Cgroups limit how much you can do. Namespaces limit how much you can see.
Linux containers are based on cgroups and namespaces and can be privileged or unprivileged. A privileged container is one without the “User Namespace” implying it has direct visibility into all users of the underlying host. The User Namespace allows remapping the user identities in the container so even if the process thinks it is running as root, it is not.
$ sudo su # echo 2 > /sys/fs/cgroup/pids/parent/pids.max # echo $$ > /sys/fs/cgroup/pids/parent/cgroups.procs // put current pid # cat /sys/fs/cgroup/pids/parent/pids.current 2 # (echo "foobar" | cat ) bash: for retry: No child processes
Link to the 122 page paper on linux containers security here. Includes this quote on linux kernel attacks.
“Kernel vulnerabilities can take various forms, from information leaks and Denial of Service (DoS) risks to privilege escalation and arbitrary code execution. Of the roughly 400 Linux system calls, a number have contained privilege escalation vulnerabilities, as recently as of 2016 with keyctl(2). Over the years this included, but is not limited to: futex(2), vmsplice(2), mremap(2), unmap(2), do_brk(2), splice(2), and modify_ldt(2). In addition to system calls, old or obscure networking code including but not limited
to SCTP, IPX, ATM, AppleTalk, X.25, DECNet, CANBUS, Econet and NETLINK has contributed to a great number of privilege escalation vulnerabilities through various use cases or socket options. Finally, the “perf” subsystem, used for performance monitoring, has historically contained a number of issues, such as perf_swevent_init (CVE-2013-2094).”

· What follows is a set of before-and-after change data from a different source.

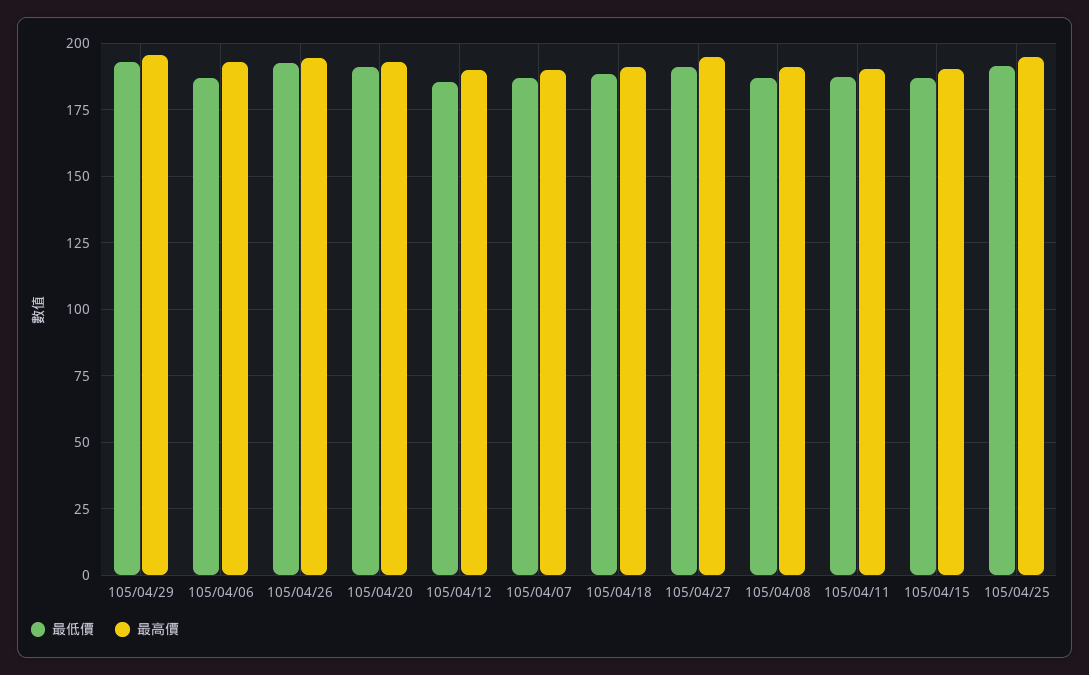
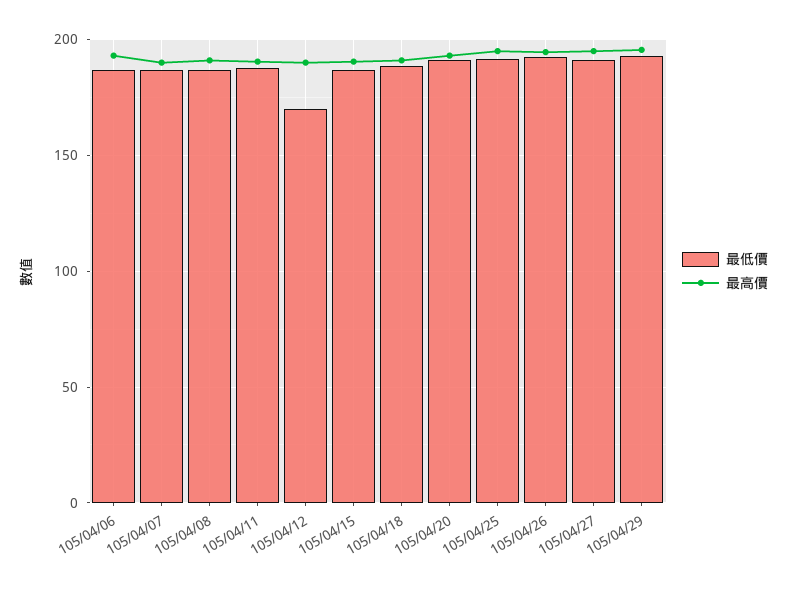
  {
    "最低價": {
      "105/04/29": 192.5,
      "105/04/06": 187.5,
      "105/04/26": 192.5,
      "105/04/20": 190,
-     "105/04/12": 185,
+     "105/04/12": 170,
      "105/04/07": 187.5,
      "105/04/18": 187.5,
      "105/04/27": 190,
      "105/04/08": 187.5,
      "105/04/11": 187.5,
      "105/04/15": 187.5,
      "105/04/25": 192.5
    },
    "最高價": {
      "105/04/29": 195,
      "105/04/06": 192.5,
      "105/04/26": 195,
      "105/04/20": 192.5,
      "105/04/12": 190,
      "105/04/07": 190,
      "105/04/18": 190,
      "105/04/27": 195,
      "105/04/08": 190,
      "105/04/11": 190,
      "105/04/15": 190,
      "105/04/25": 195
    }
  }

Which makes the case for seccomp, as containers both privileged and unprivileged can lead to bad things –
““Containers will always (by design) share the same kernel as the host. Therefore, any vulnerabilities in the kernel interface, unless the container is forbidden the use of that interface (i.e. using seccomp)”- LXC Security Documentation by Serge Hallyn, Canonical”

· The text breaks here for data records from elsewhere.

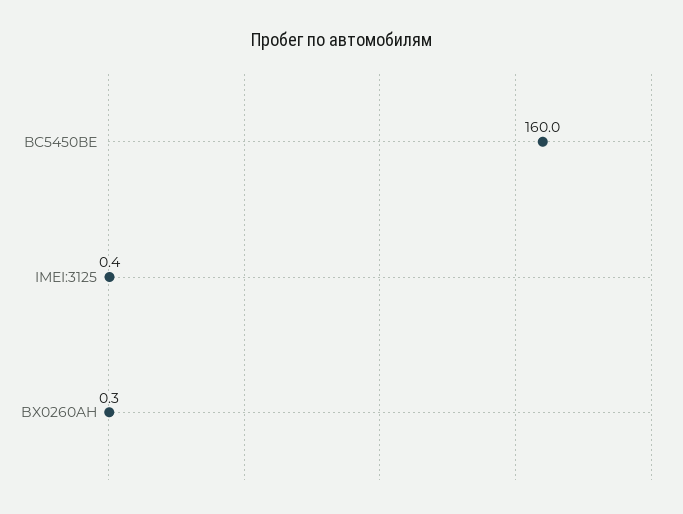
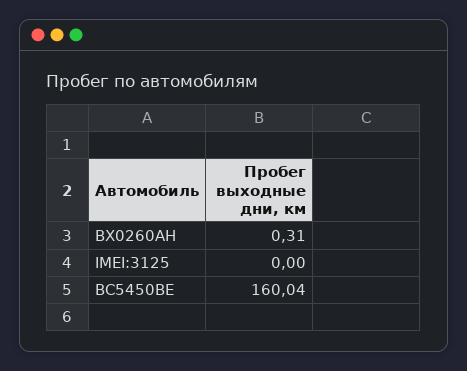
  {
    "ВС5450ВЕ": 160.04,
-   "IMEI:3125": 0.4,
+   "IMEI:3125": 0,
    "BX0260AH": 0.31
  }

The paper has several links on restricting access, including grsecurity, SELinux, App Armor and firejail. A brief comparison of the first three is here. SELinux has a powerful access control mechanism – it attaches labels to all files, processes and objects; however it is complex and often people end up making things too permissive, instead of taking advantage of available controls. AppArmor works by labeling files by pathname and applying policies to the pathname – it is recommended with SUSE/OpenSUSE, not CentOS. Grsecurity policies are described here, its ACLs support process–based resource restrictions, including memory/cpu/files open, etc.